EDF and EDF+ file format

Compiled by Paul Bourke
May 2020

The EDF format (stands for European Data Format) was designed to store medical time series data, it is most commonly used for EEG data. A non-breaking extension was added in 2003 called EDF+. It is an open documented standard that is agnostic to any recording system or hardware/software supplier. The initial document describing the format, published in 1992, is here: document.pdf.

The original EDF files are particularly easy to read, they consist of two header blocks followed by all the data. The first header block contains various information about the recording, the device specification, ADC range and filters. Pertaining to the data it contains the number of data records, the length of one record and the number of "signals" (for example, electrodes for eeg). All of the fields in the two headers are plain human readable ASCII characters. The header is 256 bytes long, the entries are summarised below.

Bytes		Description
8		version of this data format, usually 0 for original EDF
80		patient identification
80		local recording identification
8		startdate of recording (dd.mm.yy)
8		starttime of recording (hh.mm.ss)
8		number of bytes in header record
44		not used in original EDF specification
8		number of data records
8		duration of a single data record in seconds
4		number of signals in data record

The second header has 256 bytes for each signal, but these 256 bytes are split on a per signal basis. For example, the first entry is a label for the signal, it is 16 bytes long. The second header will start with the labels for each signal. This is followed by all the transducer types, and so on. The second header entries are as follows.

Bytes		Description
16		label for the signal
80		transducer type
8		units
8		minimum possible value in units
8		maximum possible value in units
8		minimum value numerically
8		maximum value numerically
80		type of any prefiltering
8		number of samples in each data record
32		reserved

The data follows, in the original EDF format the data was represented in two byte signed integers, little endian. See EDF+ for a relaxing of this for other data formats such as floating point. The number of samples will be the number of records times the number of samples in a data record times the number of signals.

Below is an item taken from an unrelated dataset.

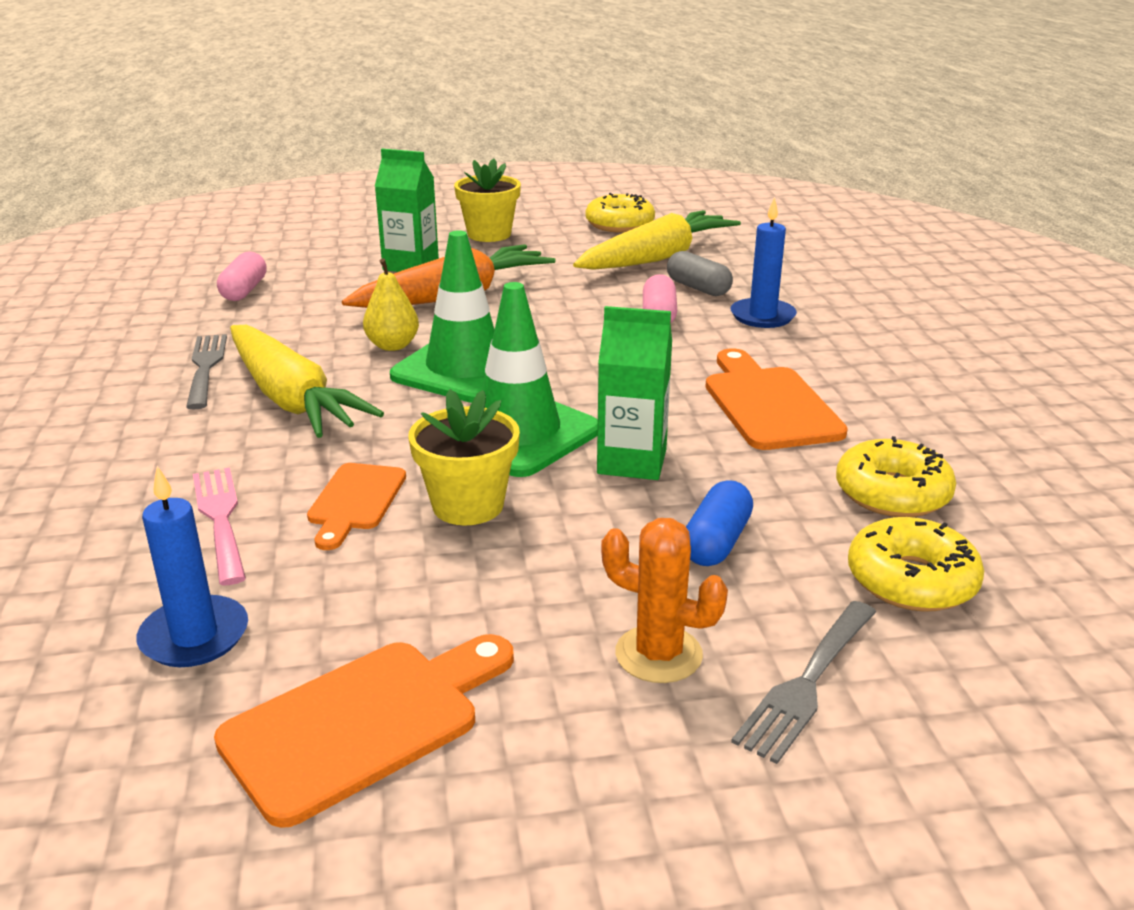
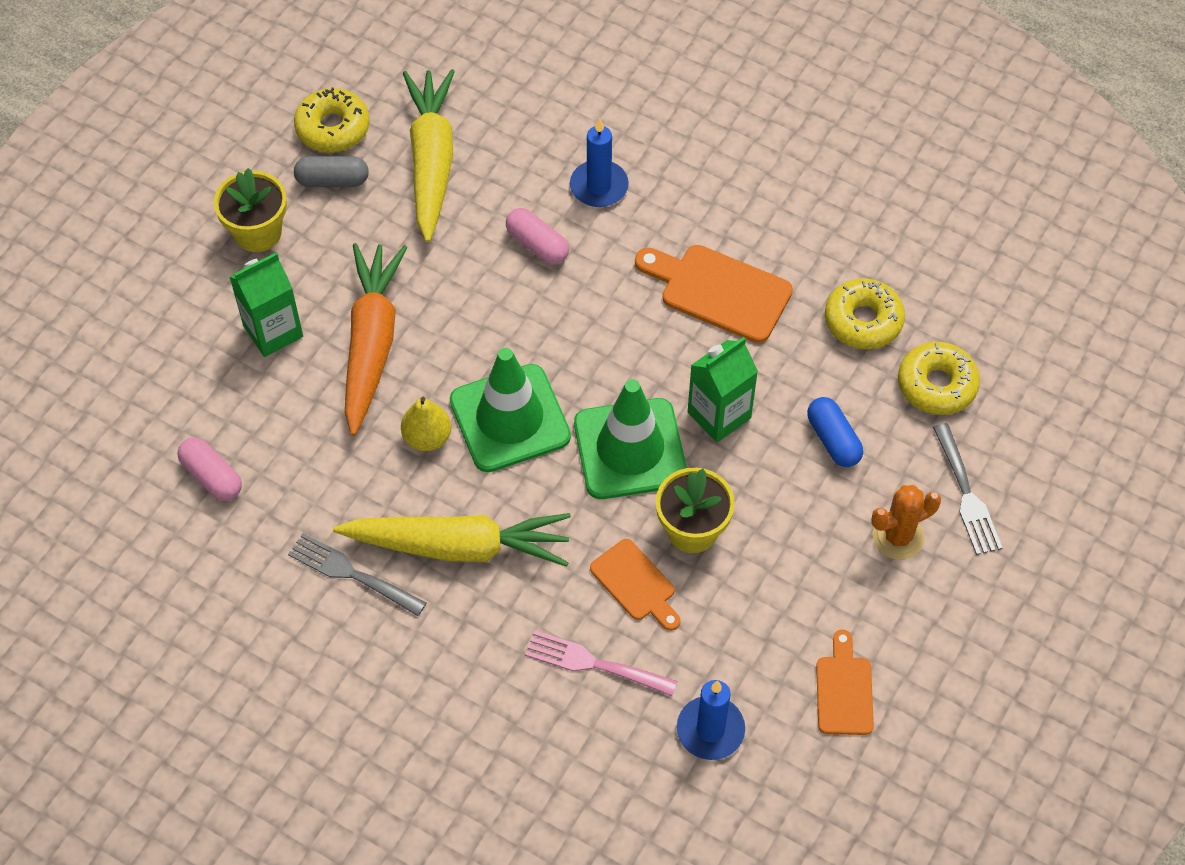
camera: 50 degrees left, 30 degrees up
orange cutting board [214,634,514,828] -> orange cutting board [816,630,874,735], size x0.63
grey capsule [667,251,733,296] -> grey capsule moved to [294,156,369,187]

To parse an EDF file the minimum might be as follows.

Read 256 byte header. Extract the number of records (nrecords), the number of signals (nsignals) and optionally the duration of a record if you want to compute sampling frequency.
Read nsignals times each of the second header entries. Extract the number of samples in each data record (nsamples).
Read nrecords * nsamples * nsignals of data values.

Explicitly the ordering of the samples is as follows.

   for (i=0;i<nrecords;i++) {
      for (j=0;j<nsamples;j++) {
         for (ns=0;ns<nsignals;ns++) {
            read 2 byte integer sample
         }
      }
   }

As an example see: test.edf. It consists of 350 records, each record is 1 second long, and there are 21 signals (electrodes). Each record is the same length, namely 256 samples.